[EXERCISE INPUT]

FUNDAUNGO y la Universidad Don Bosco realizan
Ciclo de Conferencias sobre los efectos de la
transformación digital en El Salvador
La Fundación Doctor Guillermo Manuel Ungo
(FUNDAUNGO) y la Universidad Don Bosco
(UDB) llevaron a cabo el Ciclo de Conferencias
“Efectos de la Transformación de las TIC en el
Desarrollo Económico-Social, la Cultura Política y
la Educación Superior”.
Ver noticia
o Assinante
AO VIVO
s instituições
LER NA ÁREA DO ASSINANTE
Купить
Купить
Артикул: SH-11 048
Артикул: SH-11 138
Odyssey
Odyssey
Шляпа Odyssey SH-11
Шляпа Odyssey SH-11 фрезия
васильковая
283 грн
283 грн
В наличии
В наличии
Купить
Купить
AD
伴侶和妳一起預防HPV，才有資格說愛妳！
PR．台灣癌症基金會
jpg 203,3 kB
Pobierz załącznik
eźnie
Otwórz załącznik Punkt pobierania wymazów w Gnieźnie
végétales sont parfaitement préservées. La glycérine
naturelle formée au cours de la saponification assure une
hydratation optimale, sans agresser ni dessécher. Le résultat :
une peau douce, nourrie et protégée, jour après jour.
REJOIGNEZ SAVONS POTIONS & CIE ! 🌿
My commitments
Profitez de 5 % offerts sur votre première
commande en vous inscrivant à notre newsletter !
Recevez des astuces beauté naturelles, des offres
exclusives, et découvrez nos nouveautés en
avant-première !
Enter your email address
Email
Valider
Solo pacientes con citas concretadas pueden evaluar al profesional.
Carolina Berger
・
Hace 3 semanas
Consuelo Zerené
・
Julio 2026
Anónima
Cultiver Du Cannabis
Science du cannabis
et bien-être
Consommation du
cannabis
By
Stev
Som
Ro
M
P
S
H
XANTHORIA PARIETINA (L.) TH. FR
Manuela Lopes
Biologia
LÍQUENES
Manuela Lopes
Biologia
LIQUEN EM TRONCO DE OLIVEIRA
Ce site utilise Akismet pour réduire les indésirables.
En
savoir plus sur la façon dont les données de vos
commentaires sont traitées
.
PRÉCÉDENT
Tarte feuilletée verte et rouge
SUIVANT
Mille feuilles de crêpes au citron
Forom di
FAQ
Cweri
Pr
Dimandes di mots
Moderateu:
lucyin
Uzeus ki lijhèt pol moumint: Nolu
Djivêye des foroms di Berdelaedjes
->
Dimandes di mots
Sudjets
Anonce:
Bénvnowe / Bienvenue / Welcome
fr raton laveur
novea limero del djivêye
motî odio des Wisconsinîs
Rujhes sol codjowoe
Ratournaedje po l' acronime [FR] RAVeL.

[PROBLEM]
Output the entries above in their entirety, exactly as written.

[EXERCISE OUTPUT]
FUNDAUNGO y la Universidad Don Bosco realizan
Ciclo de Conferencias sobre los efectos de la
transformación digital en El Salvador
La Fundación Doctor Guillermo Manuel Ungo
(FUNDAUNGO) y la Universidad Don Bosco
(UDB) llevaron a cabo el Ciclo de Conferencias
“Efectos de la Transformación de las TIC en el
Desarrollo Económico-Social, la Cultura Política y
la Educación Superior”.
Ver noticia
o Assinante
AO VIVO
s instituições
LER NA ÁREA DO ASSINANTE
Купить
Купить
Артикул: SH-11 048
Артикул: SH-11 138
Odyssey
Odyssey
Шляпа Odyssey SH-11
Шляпа Odyssey SH-11 фрезия
васильковая
283 грн
283 грн
В наличии
В наличии
Купить
Купить
AD
伴侶和妳一起預防HPV，才有資格說愛妳！
PR．台灣癌症基金會
jpg 203,3 kB
Pobierz załącznik
eźnie
Otwórz załącznik Punkt pobierania wymazów w Gnieźnie
végétales sont parfaitement préservées. La glycérine
naturelle formée au cours de la saponification assure une
hydratation optimale, sans agresser ni dessécher. Le résultat :
une peau douce, nourrie et protégée, jour après jour.
REJOIGNEZ SAVONS POTIONS & CIE ! 🌿
My commitments
Profitez de 5 % offerts sur votre première
commande en vous inscrivant à notre newsletter !
Recevez des astuces beauté naturelles, des offres
exclusives, et découvrez nos nouveautés en
avant-première !
Enter your email address
Email
Valider
Solo pacientes con citas concretadas pueden evaluar al profesional.
Carolina Berger
・
Hace 3 semanas
Consuelo Zerené
・
Julio 2026
Anónima
Cultiver Du Cannabis
Science du cannabis
et bien-être
Consommation du
cannabis
By
Stev
Som
Ro
M
P
S
H
XANTHORIA PARIETINA (L.) TH. FR
Manuela Lopes
Biologia
LÍQUENES
Manuela Lopes
Biologia
LIQUEN EM TRONCO DE OLIVEIRA
Ce site utilise Akismet pour réduire les indésirables.
En
savoir plus sur la façon dont les données de vos
commentaires sont traitées
.
PRÉCÉDENT
Tarte feuilletée verte et rouge
SUIVANT
Mille feuilles de crêpes au citron
Forom di
FAQ
Cweri
Pr
Dimandes di mots
Moderateu:
lucyin
Uzeus ki lijhèt pol moumint: Nolu
Djivêye des foroms di Berdelaedjes
->
Dimandes di mots
Sudjets
Anonce:
Bénvnowe / Bienvenue / Welcome
fr raton laveur
novea limero del djivêye
motî odio des Wisconsinîs
Rujhes sol codjowoe
Ratournaedje po l' acronime [FR] RAVeL.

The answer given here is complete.